SOURCE DOCUMENT
* * * * *

Laye wonders why no one has ever told their parents about the slave-like treatment they received at school. Whatever the reason, he says “it was stupid of us to keep silent. Such beatings were utterly alien to my people’s passion for independence and equality.” Things change when Laye’s best friend, Kouyaté, declares that he has had enough. He tells his father about the beatings and arrives the next day with a plan. He invites the older boy who has been targeting him over that evening for supper to meet his father. The older boy goes along, not detecting anything out of the ordinary. However, when he arrives at Kouyaté’s concession, Kouyaté’s father confronts him. The older boy is stupefied as men hold him while Kouyaté’s father thrashes him.

From then on, Kouyaté and his sister are not touched by the older boys. However, they are ostracized, and everyone, including Laye, is forbidden from speaking to them. Eventually Laye goes over to his friend and gives him oranges, saying to hell with the older boys’ order. A moment later they are upon him, delivering blows. Laye escapes and sits down to cry. Fanta sits next to him and gives him wheat-cakes, pretending that he isn’t crying.

To put an end to things, Laye tells his father what is happening at school. Laye’s father and his apprentices come to the school in the morning to strip bare and thrash an older bully who has been particularly cruel to Laye. That same afternoon, Laye’s father confronts the director of the school about how older boys are stealing food and money from younger boys. The director is defensive, telling Laye to stay out of what isn’t his business. He also scolds Laye’s father for beating one of his students. When the director puts his fists up, Laye’s father fights him, knocking the man down before his apprentices step in to break up the fight.

* * * * *

REQUEST A
In the passage about Laye's school, what does Fanta give Laye when she sits down beside him?
REQUEST B
Can you take the passage about Laye's school further, picking up right after its final sentence?

(Dataset entries)
* * * * *

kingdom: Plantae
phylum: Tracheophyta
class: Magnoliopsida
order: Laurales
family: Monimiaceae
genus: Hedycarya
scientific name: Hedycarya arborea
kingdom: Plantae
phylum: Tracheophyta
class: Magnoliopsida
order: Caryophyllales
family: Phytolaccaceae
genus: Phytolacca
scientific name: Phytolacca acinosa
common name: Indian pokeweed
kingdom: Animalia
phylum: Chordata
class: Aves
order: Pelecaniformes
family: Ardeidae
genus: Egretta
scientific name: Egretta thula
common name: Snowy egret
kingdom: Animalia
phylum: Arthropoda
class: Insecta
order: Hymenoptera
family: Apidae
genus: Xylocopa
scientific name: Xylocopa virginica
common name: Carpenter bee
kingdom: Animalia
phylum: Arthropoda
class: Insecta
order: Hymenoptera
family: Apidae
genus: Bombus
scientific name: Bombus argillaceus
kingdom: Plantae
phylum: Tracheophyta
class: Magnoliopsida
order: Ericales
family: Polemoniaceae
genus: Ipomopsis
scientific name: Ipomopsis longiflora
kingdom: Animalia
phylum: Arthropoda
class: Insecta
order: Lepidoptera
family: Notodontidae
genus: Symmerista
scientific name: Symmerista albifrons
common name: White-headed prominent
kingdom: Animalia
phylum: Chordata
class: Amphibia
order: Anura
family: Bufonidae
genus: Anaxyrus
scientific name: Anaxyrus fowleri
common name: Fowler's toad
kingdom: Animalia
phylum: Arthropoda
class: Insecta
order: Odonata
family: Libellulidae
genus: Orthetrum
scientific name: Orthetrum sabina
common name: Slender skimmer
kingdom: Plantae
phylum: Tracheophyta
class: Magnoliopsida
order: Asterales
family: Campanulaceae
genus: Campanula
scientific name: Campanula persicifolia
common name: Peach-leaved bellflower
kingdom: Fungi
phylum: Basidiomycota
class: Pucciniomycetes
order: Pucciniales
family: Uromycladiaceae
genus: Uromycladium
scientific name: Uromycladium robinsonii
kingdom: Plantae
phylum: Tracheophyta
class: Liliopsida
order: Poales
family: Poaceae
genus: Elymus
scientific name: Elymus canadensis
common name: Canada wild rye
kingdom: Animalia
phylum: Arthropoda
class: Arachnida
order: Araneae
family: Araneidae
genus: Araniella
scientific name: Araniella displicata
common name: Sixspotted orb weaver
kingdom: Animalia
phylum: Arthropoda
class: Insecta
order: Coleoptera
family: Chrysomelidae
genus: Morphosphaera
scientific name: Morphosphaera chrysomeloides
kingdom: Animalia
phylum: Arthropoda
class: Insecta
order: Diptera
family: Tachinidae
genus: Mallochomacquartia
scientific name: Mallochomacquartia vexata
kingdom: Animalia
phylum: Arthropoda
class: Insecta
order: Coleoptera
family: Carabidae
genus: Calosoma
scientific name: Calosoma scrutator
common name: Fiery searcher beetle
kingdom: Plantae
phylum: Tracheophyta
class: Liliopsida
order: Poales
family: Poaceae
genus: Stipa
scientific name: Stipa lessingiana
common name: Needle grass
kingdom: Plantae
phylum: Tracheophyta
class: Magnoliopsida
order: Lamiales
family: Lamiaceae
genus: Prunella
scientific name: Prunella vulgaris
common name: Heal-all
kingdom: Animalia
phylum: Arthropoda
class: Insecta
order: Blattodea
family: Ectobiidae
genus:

* * * * *

RESPONSE A
Wheat-cakes.

RESPONSE B
Word of the scandal travels through the community, and Laye hears people pointing him out on the street that evening. However, the director drives his motorcycle to Laye’s concession and speaks with his father that night. Laye watches from a distance, and sees the men are treating each other with civility. From then on, Laye and all the younger boys aren’t bullied anymore. Within a few months, the director resigns. The community learns that he has been using students as houseboys for his wife in exchange for giving them special treatment at school. He has been boarding the boys at his home, paid off by their parents in cattle.

In Chapter Seven, Laye recalls how, as a young teenager, he reached the age when it was time to take part in the ceremony of the lions. It happens one night before the feast of Ramadan, the first night he has stayed in Kouroussa instead of going to his grandmother’s. At nightfall, crowds of people gather, playing tom-tom drums and singing and dancing. Laye’s father reassures him that he need not be afraid. The crowd collects all the uncircumcised boys of twelve, thirteen, and fourteen, bringing them to the edge of the settlement. The women and girls drop away, returning to their homes.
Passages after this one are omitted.